Spot Fleet Diversification
Diversify spot to avoid interruption.
Overview
Spot fleet diversification spreads capacity across instance types and availability zones so the loss of any one pool does not collapse the workload. Without diversification, spot savings come with the recurring cost of mass interruption.
- Spread across instance types. A fleet limited to one family interrupts together when capacity tightens. Mix at least 4 to 6 compatible types.
- Spread across AZs. Spot pools are per-AZ. Spanning 3 AZs in a region is the floor, not the ceiling.
- Capacity-optimized allocation. The capacity-optimized strategy chooses pools with the deepest available capacity rather than the cheapest, which trades a small price premium for a much lower interruption rate.
- Quarterly review. Spot price and interruption patterns change. A quarterly review catches drift before it becomes outage shape.
The approach
The practical approach pairs diversification across two axes with a documented policy that explains the trade-off so the next operator does not undo the design.
- Per-fleet instance mix. Define the eligible instance types in code. CI rejects fleet definitions with fewer than 4 types unless an exception is granted.
- AZ spread. The fleet spans every AZ that hosts the workload. Single-AZ fleets are a deliberate exception, not the default.

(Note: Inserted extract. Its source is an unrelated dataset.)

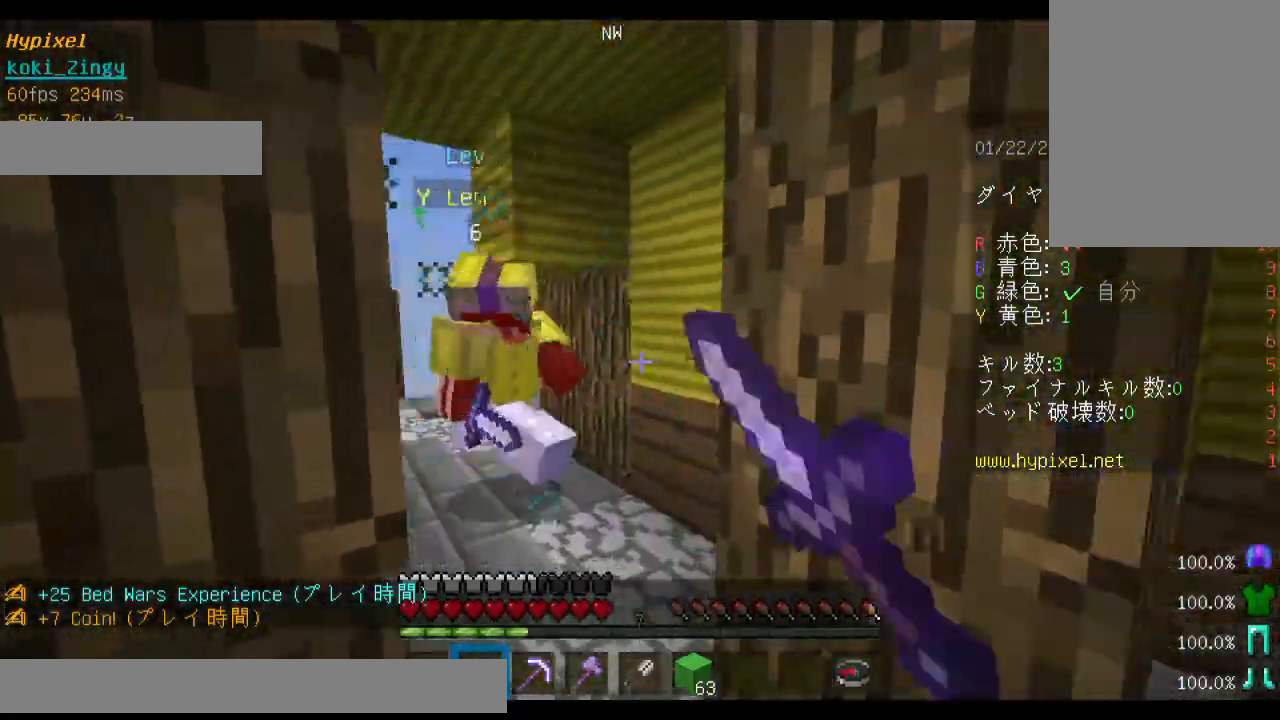
{"keys": ["w"], "mouse": [], "events": [[33, "mouse_left", "up"], [33, "w", "down"], [133, "d", "down"], [133, "mouse_left", "down"], [233, "d", "up"], [233, "mouse_left", "up"], [300, "mouse_left", "down"], [400, "mouse_left", "up"], [433, "mouse_left", "down"], [500, "mouse_left", "up"]]}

- Capacity-optimized strategy. Default the allocation strategy to capacity-optimized. Lowest-price is for short-lived batch jobs only.
- Documented rationale. The fleet config carries a comment explaining the diversification decision. Future operators inherit context, not just configuration.
Why this compounds
Each well-diversified fleet teaches the team a little more about how spot capacity behaves. The institutional knowledge survives the engineer who set it up.
- Reliability with savings. Diversification keeps the 70 to 90 percent cost savings spot offers while reducing interruption rate by an order of magnitude.
- Workload-matched strategy. Different workloads need different mixes. The team learns which workloads tolerate cheap-pool churn and which need capacity-optimized.
- Cross-team reuse. A diversified fleet template becomes the starting point for the next service. The first fleet is investment; the next ones are routine.
- Quarterly compounding. Each review tunes the mix. After a year, the fleet definitions are mature and the interruption rate drops to background noise.